Saturday, February 10, 2018

Me and my (shadow) notebook

We're getting good at keeping track of time, my little black notebook and I. 
  • Yes, it took me 7 hours to do that administrative task. It takes what it takes, but the thing is, I can't feel despairing because I wasted the day. It's not wasted. It has to be done. My notebook tells me how I spent that day when I'm beating myself up mentally about not writing more.
  • Receiving a long, detailed, multi-part email about non-urgent minutiae? How long will it take to read and respond? My notebook tells me. It's a number, that, anonymized, averages out to  "too long." Bottom of the reply list for it.
  • I send an email that doesn't receive a response but receive more non-urgent minutia-driven emails. Do I hasten to reply? I see from my notebook that this was discussed already with the person sending the email. I let the email sit for a while.
  • Meeting that's supposed to take two hours and we're only 2/3 of the way through the agenda? Unless the president or provost has convened it, I'm leaving at the end of two hours. This is the 70% rule that xykademiqz and gwinne have talked about.
  • Document, document, document those progressive emails.
    • X writes to say "I need you to break this rule for me" sent to someone not me. I reply to the person who forwarded it saying when X contacts me, I'll respond.
    • X writes to someone not me to say, "hey, could you get on this right now? Time's a-wastin' here!" Same answer. When X contacts me, though, I'm ready with a reply.
  •  The To Do List is in the little black notebook as well as in the spreadsheet. It's more satisfying to cross things off in pen than in a spreadsheet.
  • The spreadsheet only tells me when I didn't meet a goal (as in Paul Silva's How to Write a Lot) or how many words I wrote. The notebook tells me that I didn't get home until 9:15 p.m., which puts a little different spin on what looks like a wasted writing day though it was a useful campus one.
  • Because it also holds some drafts and bibliographies all in one place, I can tell when I've added something to a main document: the transferred material has a line through it.
  • In the notebook, I can trick myself into writing with pen and paper sometimes when the computer holds too many other distractions (grading, etc.), as Dame Eleanor talks about. 
  • And every day when writing happens, there's the number of words, circled, at the top of the page. Pasting or stamping gold stars to the page might be a step too far, but I don't need them anyway. The circled numbers are enough.

4 comments:

gwinne said...

This made me all kinds of happy.

I'd love to hear more about what you're recording in this notebook. I should also pay more attention to time devoted to different sorts of emails...

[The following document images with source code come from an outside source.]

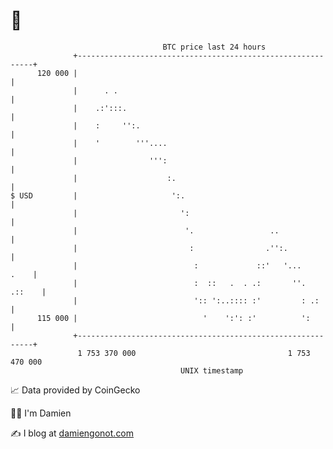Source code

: * 👋

#+begin_example
                                     BTC price last 24 hours                    
                 +------------------------------------------------------------+ 
         120 000 |                                                            | 
                 |      . .                                                   | 
                 |    .:':::.                                                 | 
                 |    :     '':.                                              | 
                 |    '        '''....                                        | 
                 |                ''':                                        | 
                 |                    :.                                      | 
   $ USD         |                     ':.                                    | 
                 |                       ':                                   | 
                 |                        '.                 ..               | 
                 |                         :                .'':.             | 
                 |                          :             ::'   '...     .    | 
                 |                          :  ::   .  . .:       ''.  .::    | 
                 |                          ':: ':..:::: :'         : .:      | 
         115 000 |                            '    ':': :'          ':        | 
                 +------------------------------------------------------------+ 
                  1 753 370 000                                  1 753 470 000  
                                         UNIX timestamp                         
#+end_example
📈 Data provided by CoinGecko

🧑‍💻 I'm Damien

✍️ I blog at [[https://www.damiengonot.com][damiengonot.com]]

I need to come up with about five hours to finish grading a stack of papers...before noon on Monday. Not too likely at this point.

JaneB said...

My written big group has weekly stickers. My little black diary (where I time track) definitely benefits from weeklyvstickers!

JaneB said...

My REAL LIFE WRITING GROUP - dear heavens my phone autocorrect....

undine said...

gwinne, I used to keep a separate time and tasks notebook on a steno pad and "save" the black notebook for writing, but that moment of anxiety about sullying the black notebook with anything other than Real Writing meant that it didn't get much use. Now everything goes in the black notebook--time spent doing things, writing, lists, ideas, drafts of bibliographies, etc. The only downside--or is it a downside?--is that I feel as though I can't work without logging it in the book. I guess that isn't a downside.

JaneB, the stickers sound wonderful! If I had an in-person writing group, I might try those.